=== Extrait du document ===

B. ENVERS ET CONTRE TOUT, FAIRE MIEUX AVEC MOINS FACE À LA DIMINUTION DES MOYENS
Les développements qui vont suivre tenteront de trouver, malgré le retour de la contrainte budgétaire imposée par le Gouvernement et les circonstances, les voies permettant au FNE-Formation d'achever convenablement sa mue. Comme il est de rigueur en période de restrictions budgétaires, ces propositions ne prétendront pas apporter une réponse complète aux difficultés identifiées mais elles proposeront quelques pistes à la lumière des constats exposés au cours du présent rapport.
Les rapporteurs spéciaux résument leurs propositions en trois recommandations d'ordre général : stabiliser, varier, cibler.
1. Stabiliser : le FNE-Formation ne doit pas, à la sortie de sa métamorphose, s'être mué en éphémère
Pour les rapporteurs spéciaux, il convient d'abord de stabiliser le financement et le fonctionnement du FNE-Formation afin de limiter les effets de « stop and go » unanimement considérés comme préjudiciables au déploiement du dispositif.

=== Extrait de données ===

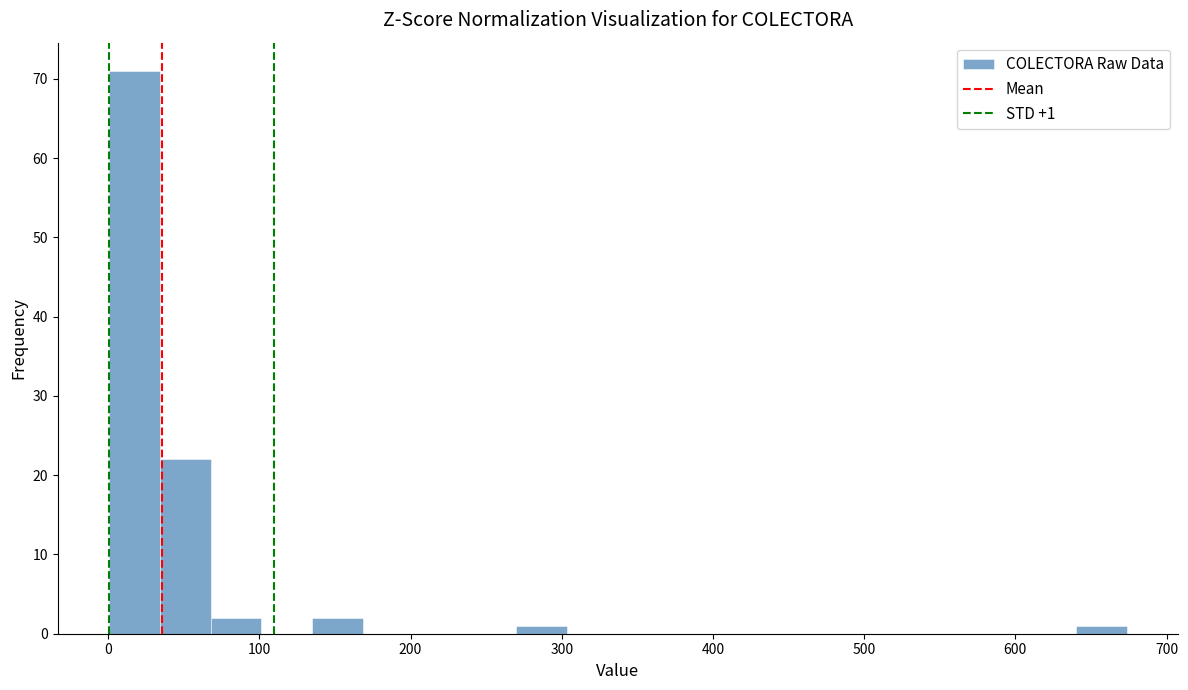

Around what value on the x-axis is the tallest bar? Give the approximate position of its centre, as read against the axis.

20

===

# [Consigne 1]
Répondez à ces questions sur le passage consacré au FNE-Formation, chacune sur sa propre ligne et marquée comme elle :
(a) Quelles sont les trois recommandations d'ordre général formulées par les rapporteurs spéciaux ?
(b) Par qui, ou par quoi, la contrainte budgétaire est-elle imposée ?
(c) Quels effets la stabilisation du financement et du fonctionnement doit-elle limiter ?
# [Consigne 2]
Prolongez le passage sur le FNE-Formation au-delà de sa dernière phrase.

# [Réponse attendue 1]
(a) Stabiliser, varier, cibler.
(b) Par le Gouvernement et les circonstances.
(c) Les effets de « stop and go », jugés préjudiciables au déploiement du dispositif.

# [Réponse attendue 2]
Ils proposent, au vu des économies déjà réalisées en 2024, a minima maintenir les crédits dédiés au FNE-Formation à leur niveau résultant de la reprogrammation consécutive à la prise du décret du 21 février 2024, et considèrent que le FNE-Formation ne constitue pas un gisement d'économies viable pour l'avenir. Une nouvelle diminution des crédits du FNE-Formation risquerait de mener ce dispositif à rejoindre la marginalité d'où la crise sanitaire l'avait tiré, voire de provoquer sa disparition. Or il a été démontré que le FNE-Formation est un dispositif utile qui répond à des besoins qu'aucun autre dispositif ne prend en charge. Cette stabilisation des montants devrait en particulier permettre, en cohérence avec les priorités du Gouvernement, de sanctuariser les moyens alloués à l'industrie.
Au terme de sa métamorphose, le FNE-Formation se doit d'être non un éphémère, mais un lépidoptère.
Les rapporteurs spéciaux proposent également qu'il soit procédé, comme l'ont préconisé de nombreux Opco, à une budgétisation au moins biannuelle du FNE-Formation et à un conventionnement d'égale durée avec les Opco, pour améliorer la visibilité sur les montants et les orientations du dispositif.
En effet, les opérateurs de compétence entendus par les rapporteurs spéciaux ont relayé les difficultés rencontrées par les entreprises en l'absence de visibilité pluriannuelle et le souhait de leurs branches adhérentes de disposer d'une telle visibilité : pour citer l'Opco 2i, entendu par les rapporteurs spéciaux, « les entreprises ne peuvent malheureusement par décliner une vision stratégique à moyen terme et restent soumises à des enveloppes qui s'ouvrent et qui se ferment, sans possibilité d'anticipation et de construction dans la durée. »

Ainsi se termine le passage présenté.